Сегодняшний день стал для него личным поражением. Не просто приказом – осквернением. Его, истинного арийца, преданного делу Рейха, заставили таскать матрасы для еврейки! И самое страшное – на глазах у других узников.
Губы его шевелились, беззвучно повторяя клятву:
«Я убью ее. Обязательно убью!».
Неважно, что Мандель взяла ту скрипачку под крыло. Законы природы важнее прихотей начальства. Он ведь видел, как Альма смотрела на них – без страха, почти с жалостью. Эта мысль жгла хуже, чем если бы она плюнула ему в лицо.
Да. Он убьет ее. Так и будет. Он найдет способ. Ведь он не просто исполнитель – он истинный воин, очищающий мир от скверны. А такие, как Альма, должны исчезнуть. Все до одного!
Они шли молча, каждый в своей скорлупе мыслей. Груз одеял и матрасов казался теперь тяжелее – не из-за веса, а из-за невысказанного напряжения, витавшего между ними. Барак, Альма, взгляд Мандель – все это оставалось с ними, как тень.
Как только работа была закончена, они разошлись.
Рудольф почти бежал в свою комнату – к карандашу и бумаге, к глазам, которые не отпускали ее.
Генрих побрел к своей фляге, будто в ней было спасение от назойливых вопросов, которые он не смел задать в слух.
А Фридрих…
Он направился в офицерскую столовую, где уже разливался шнапс и гремели пьяные голоса. Сегодня ему было нужно не просто напиться – ему нужно было утонуть, забыться, стереть этот день из памяти.

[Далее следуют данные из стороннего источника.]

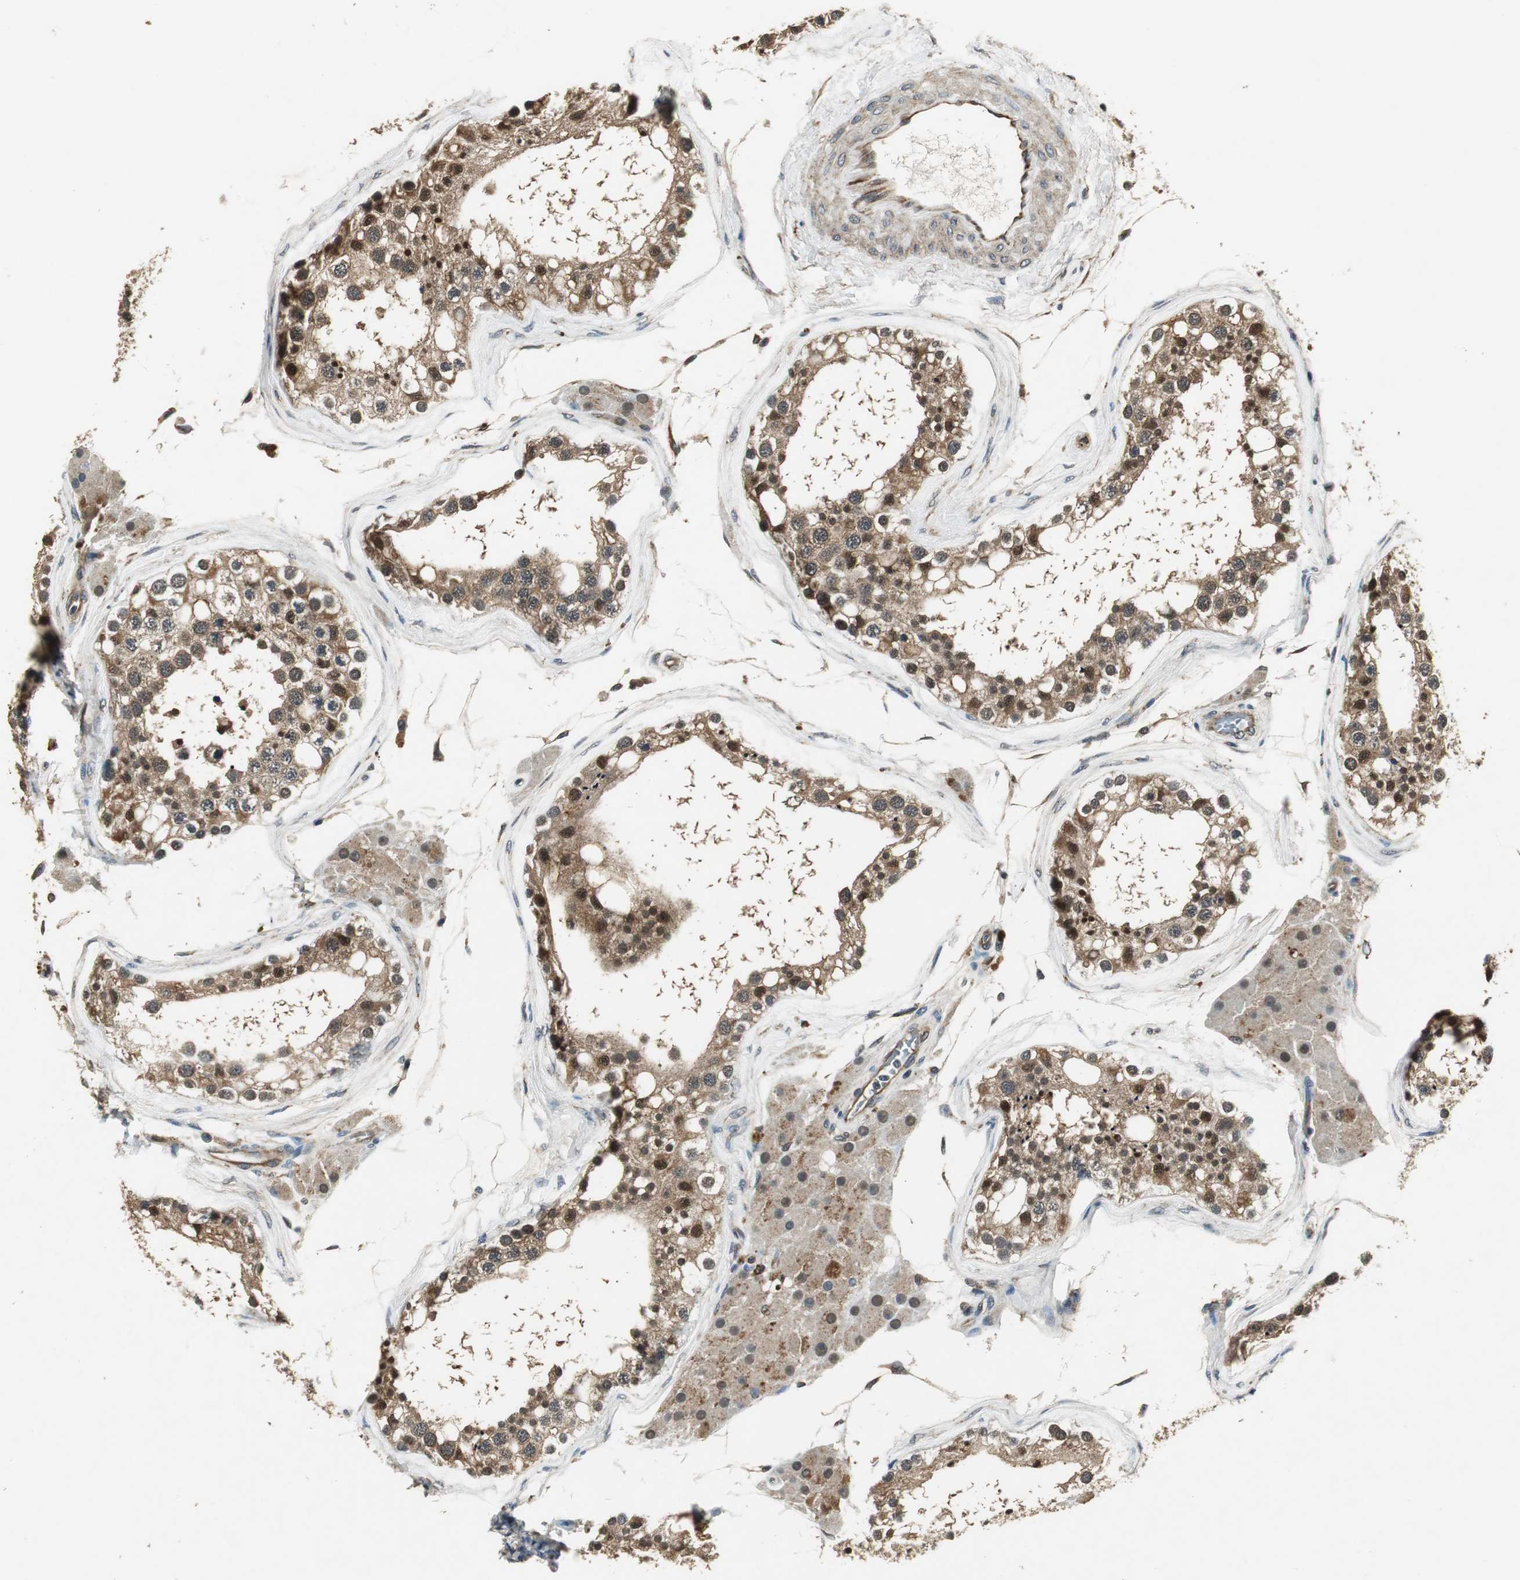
{"staining": {"intensity": "moderate", "quantity": ">75%", "location": "cytoplasmic/membranous,nuclear"}, "tissue": "testis", "cell_type": "Cells in seminiferous ducts", "image_type": "normal", "snomed": [{"axis": "morphology", "description": "Normal tissue, NOS"}, {"axis": "topography", "description": "Testis"}], "caption": "The micrograph shows staining of benign testis, revealing moderate cytoplasmic/membranous,nuclear protein expression (brown color) within cells in seminiferous ducts.", "gene": "PSMB4", "patient": {"sex": "male", "age": 68}}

Но судьба, казалось, издевалась над ним.
Он осушил одну рюмку. Потом другую. Третью. Четвертую.
Шнапс горел в горле, но сознание оставалось пугающе ясным.

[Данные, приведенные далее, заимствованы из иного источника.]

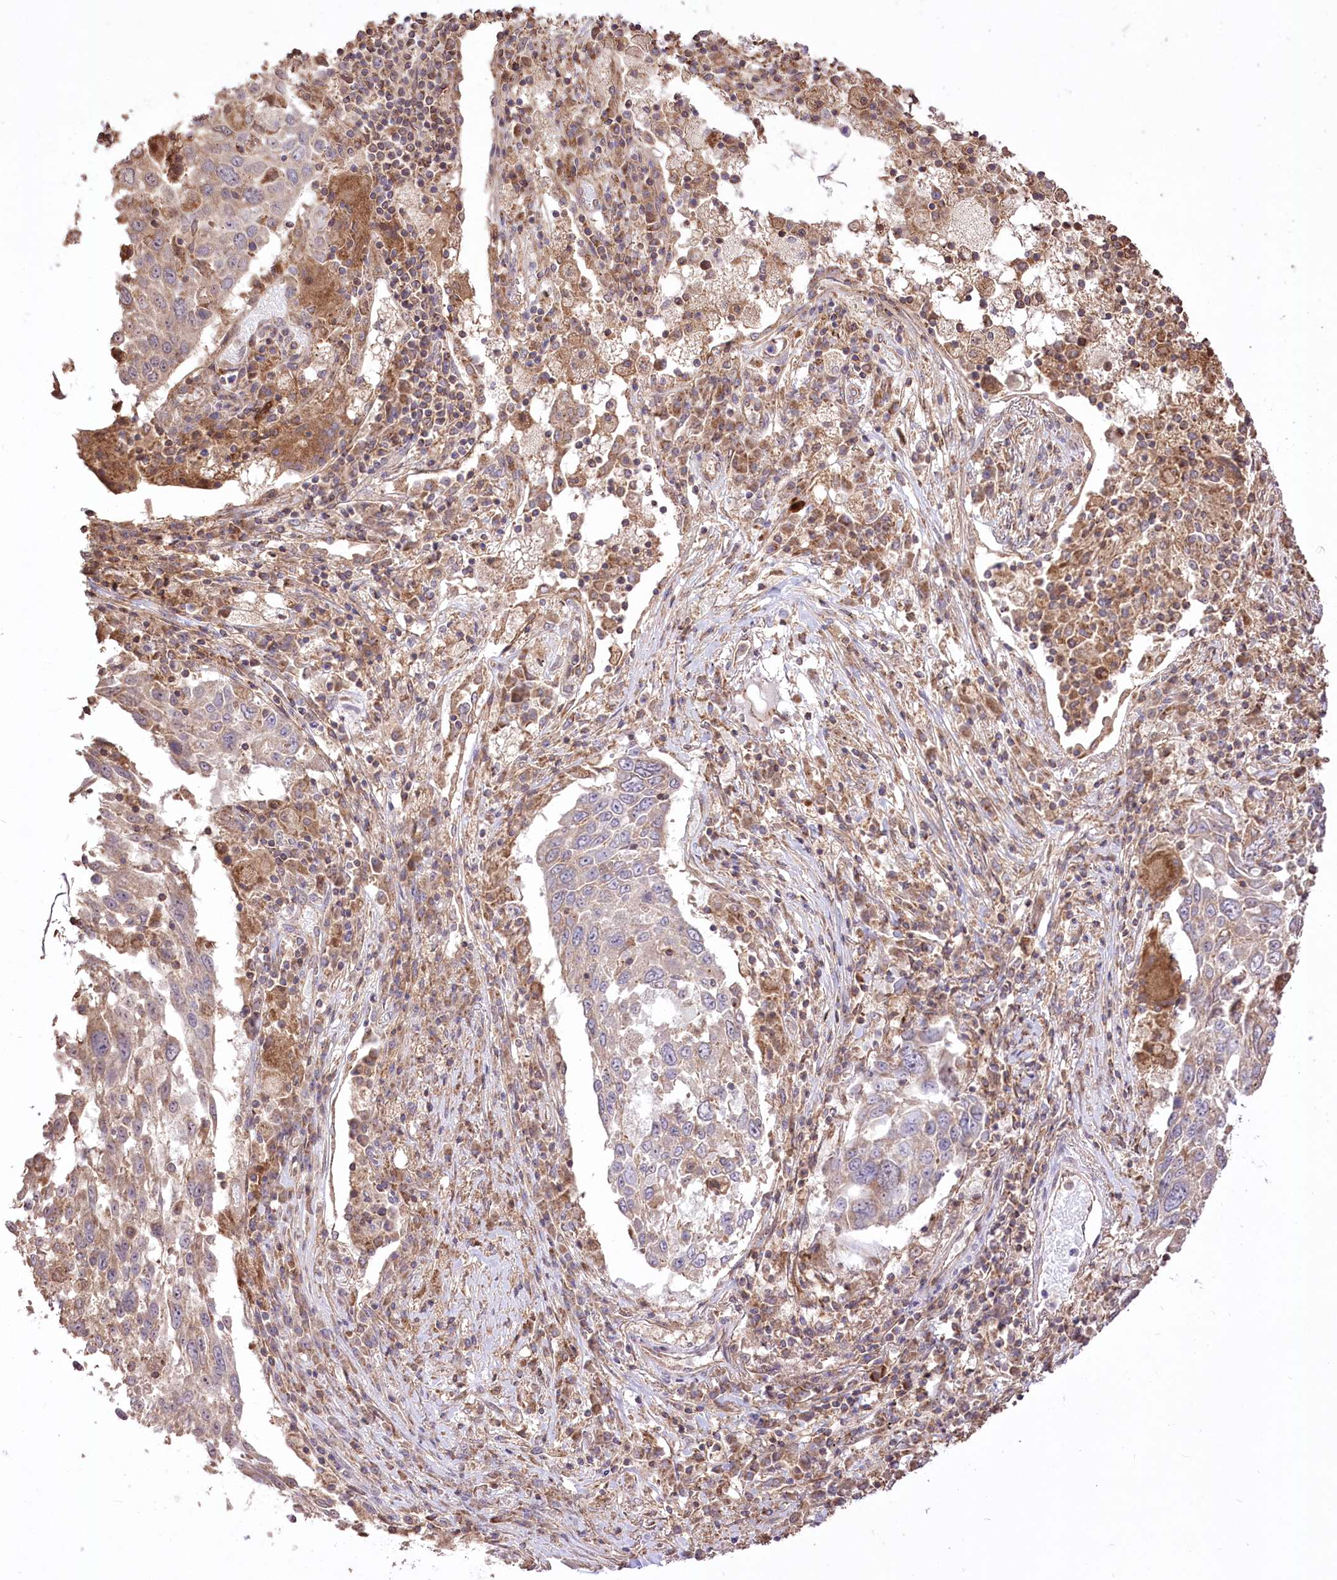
{"staining": {"intensity": "weak", "quantity": "<25%", "location": "cytoplasmic/membranous"}, "tissue": "lung cancer", "cell_type": "Tumor cells", "image_type": "cancer", "snomed": [{"axis": "morphology", "description": "Squamous cell carcinoma, NOS"}, {"axis": "topography", "description": "Lung"}], "caption": "Immunohistochemistry (IHC) micrograph of neoplastic tissue: lung cancer (squamous cell carcinoma) stained with DAB reveals no significant protein positivity in tumor cells.", "gene": "XYLB", "patient": {"sex": "male", "age": 65}}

«Почему сегодня?» – злился он, чувствуя, как обида, вместо того чтобы раствориться, закипает в нем с новой силой.
Вокруг смеялись, чокались, рассказывали похабные анекдоты – обычный вечер в Аушвице. Но Фридрих видел только одно: ее лицо.
Альма.
Ее спокойные, черные глаза. Ее уверенность. Ее безмолвное превосходство.
Он сжал рюмку так, что стекло треснуло, впиваясь в ладонь.